On January 19, 2021, Hilinski announced that he had transferred to Northwestern.

===Statistics===

Year: Team; Games; Passing; Rushing
GP: GS; Record; Comp; Att; Pct; Yards; Avg; TD; Int; Rate; Att; Yards; Avg; TD
2019: South Carolina; 11; 11; 4–7; 236; 406; 58.1; 2,357; 5.8; 11; 5; 113.4; 33; −55; −1.7; 1
2020: South Carolina; 2; 0; —; 4; 6; 66.7; 34; 5.7; 0; 0; 114.3; 2; 0; 0.0; 0
2021: Northwestern; 9; 5; 2–3; 95; 176; 54.0; 978; 5.6; 3; 4; 101.7; 23; −67; −2.9; 1
2022: Northwestern; 8; 6; 1–5; 144; 258; 55.8; 1,644; 6.4; 6; 7; 111.6; 20; −4; −0.2; 2
2023: Northwestern; 3; 0; —; 2; 4; 50.0; 88; 22.0; 1; 0; 317.3; 1; 2; 2.0; 0
2024: Northwestern; 3; 0; —; 7; 12; 58.3; 110; 9.2; 0; 1; 118.7; 1; −4; −4.0; 0
Career: 36; 22; 7–15; 488; 862; 56.6; 5,211; 6.0; 21; 17; 111.5; 80; −128; −1.6; 4

==Professional career==

Pre-draft measurables
| Height | Weight |
| 6 ft 3+1⁄4 in (1.91 m) | 225 lb (102 kg) |
Values from Pro Day

== Personal life ==
Hilinski was born to Mark and Kym Hilinski as the youngest of three children in the family.
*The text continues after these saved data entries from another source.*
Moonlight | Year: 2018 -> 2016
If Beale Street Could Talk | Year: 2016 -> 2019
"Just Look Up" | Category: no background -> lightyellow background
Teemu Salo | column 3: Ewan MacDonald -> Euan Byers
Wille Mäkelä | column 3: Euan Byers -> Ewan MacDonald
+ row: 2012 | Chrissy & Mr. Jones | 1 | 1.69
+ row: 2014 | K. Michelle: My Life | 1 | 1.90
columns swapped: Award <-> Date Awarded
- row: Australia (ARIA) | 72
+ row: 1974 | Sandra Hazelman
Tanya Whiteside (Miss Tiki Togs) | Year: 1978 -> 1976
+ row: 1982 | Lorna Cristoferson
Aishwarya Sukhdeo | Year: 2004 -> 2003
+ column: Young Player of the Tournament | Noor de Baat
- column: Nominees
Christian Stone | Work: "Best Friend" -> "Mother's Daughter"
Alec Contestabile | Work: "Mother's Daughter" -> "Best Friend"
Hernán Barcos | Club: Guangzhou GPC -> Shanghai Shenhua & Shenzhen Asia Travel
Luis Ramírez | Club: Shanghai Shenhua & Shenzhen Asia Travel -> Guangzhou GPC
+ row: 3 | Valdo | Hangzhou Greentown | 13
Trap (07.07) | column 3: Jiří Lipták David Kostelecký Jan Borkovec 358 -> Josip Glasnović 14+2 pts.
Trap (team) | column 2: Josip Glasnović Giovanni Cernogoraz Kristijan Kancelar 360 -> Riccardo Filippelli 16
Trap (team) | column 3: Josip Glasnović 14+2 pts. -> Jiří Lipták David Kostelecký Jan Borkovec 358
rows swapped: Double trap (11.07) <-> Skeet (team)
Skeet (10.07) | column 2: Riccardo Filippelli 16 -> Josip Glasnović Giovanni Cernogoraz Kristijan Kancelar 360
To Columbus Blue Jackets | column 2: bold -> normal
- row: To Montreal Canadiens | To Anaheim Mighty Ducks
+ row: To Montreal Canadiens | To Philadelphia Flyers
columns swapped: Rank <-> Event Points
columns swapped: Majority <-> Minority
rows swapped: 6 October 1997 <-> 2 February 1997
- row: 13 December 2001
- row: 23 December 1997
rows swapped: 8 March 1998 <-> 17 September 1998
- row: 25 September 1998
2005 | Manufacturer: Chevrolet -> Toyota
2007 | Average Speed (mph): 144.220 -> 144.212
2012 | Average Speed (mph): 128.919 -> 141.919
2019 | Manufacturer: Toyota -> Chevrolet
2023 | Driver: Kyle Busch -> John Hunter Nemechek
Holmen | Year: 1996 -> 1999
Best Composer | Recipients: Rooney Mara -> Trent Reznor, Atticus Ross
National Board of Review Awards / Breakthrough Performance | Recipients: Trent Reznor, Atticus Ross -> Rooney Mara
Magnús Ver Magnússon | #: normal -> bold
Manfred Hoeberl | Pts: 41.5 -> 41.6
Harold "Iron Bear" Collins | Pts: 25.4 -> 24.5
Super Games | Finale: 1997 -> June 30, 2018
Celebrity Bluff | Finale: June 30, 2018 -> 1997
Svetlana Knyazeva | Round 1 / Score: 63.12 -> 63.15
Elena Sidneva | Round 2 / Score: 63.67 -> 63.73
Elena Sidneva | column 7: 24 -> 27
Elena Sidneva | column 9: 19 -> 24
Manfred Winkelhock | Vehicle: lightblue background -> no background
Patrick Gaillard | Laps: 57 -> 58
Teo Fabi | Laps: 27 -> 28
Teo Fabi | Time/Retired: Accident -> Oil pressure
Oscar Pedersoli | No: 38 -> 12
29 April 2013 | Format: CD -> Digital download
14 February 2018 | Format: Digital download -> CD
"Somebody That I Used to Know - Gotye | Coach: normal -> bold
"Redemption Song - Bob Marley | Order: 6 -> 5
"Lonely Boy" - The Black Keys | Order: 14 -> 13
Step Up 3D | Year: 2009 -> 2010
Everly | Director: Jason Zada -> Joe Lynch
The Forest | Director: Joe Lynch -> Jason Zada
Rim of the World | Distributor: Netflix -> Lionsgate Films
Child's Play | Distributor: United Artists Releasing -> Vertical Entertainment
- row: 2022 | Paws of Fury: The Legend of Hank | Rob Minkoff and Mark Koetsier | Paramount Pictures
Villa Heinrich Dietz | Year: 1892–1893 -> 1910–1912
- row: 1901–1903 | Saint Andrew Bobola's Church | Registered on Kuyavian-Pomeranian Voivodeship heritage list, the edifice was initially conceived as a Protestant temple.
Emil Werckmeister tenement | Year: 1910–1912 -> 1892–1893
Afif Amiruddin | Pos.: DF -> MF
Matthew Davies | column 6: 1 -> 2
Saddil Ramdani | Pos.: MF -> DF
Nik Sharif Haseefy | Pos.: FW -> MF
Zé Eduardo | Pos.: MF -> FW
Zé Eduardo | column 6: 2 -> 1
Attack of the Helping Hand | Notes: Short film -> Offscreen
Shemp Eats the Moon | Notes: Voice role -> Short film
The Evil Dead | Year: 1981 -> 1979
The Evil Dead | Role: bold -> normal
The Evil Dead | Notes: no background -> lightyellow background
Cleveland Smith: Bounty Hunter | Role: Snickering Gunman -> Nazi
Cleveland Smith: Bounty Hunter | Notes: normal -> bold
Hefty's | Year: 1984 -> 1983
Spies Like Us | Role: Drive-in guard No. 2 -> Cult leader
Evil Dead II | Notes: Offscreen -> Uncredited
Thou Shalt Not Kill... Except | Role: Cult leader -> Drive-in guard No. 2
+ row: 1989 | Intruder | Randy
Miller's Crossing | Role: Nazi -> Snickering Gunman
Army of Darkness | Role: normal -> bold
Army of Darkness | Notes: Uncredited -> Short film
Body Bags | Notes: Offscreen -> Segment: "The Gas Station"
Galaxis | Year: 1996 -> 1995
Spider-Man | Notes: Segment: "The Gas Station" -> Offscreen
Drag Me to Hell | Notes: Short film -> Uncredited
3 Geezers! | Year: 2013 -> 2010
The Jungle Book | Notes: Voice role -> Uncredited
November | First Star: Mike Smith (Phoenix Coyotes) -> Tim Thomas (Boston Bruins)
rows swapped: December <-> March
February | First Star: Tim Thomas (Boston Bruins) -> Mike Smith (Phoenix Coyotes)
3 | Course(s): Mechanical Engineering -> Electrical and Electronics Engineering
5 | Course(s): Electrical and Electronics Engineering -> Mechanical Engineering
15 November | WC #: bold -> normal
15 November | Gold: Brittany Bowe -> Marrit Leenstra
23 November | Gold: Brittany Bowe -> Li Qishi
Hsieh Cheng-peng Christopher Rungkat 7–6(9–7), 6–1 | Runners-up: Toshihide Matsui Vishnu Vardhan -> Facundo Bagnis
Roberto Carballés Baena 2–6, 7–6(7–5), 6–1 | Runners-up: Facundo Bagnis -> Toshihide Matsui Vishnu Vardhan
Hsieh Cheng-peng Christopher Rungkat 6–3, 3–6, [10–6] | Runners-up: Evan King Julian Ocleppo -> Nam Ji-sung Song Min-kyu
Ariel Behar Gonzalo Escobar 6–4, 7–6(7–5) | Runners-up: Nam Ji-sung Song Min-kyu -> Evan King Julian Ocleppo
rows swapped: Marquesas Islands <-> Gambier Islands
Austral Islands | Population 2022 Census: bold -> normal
Ryan's oldest brother, Kelly, played as a quarterback for Notre Dame High School, Columbia University, Riverside City College and Weber State University. His second older brother, Tyler, who was also a quarterback at Washington State, died by suicide following his junior season.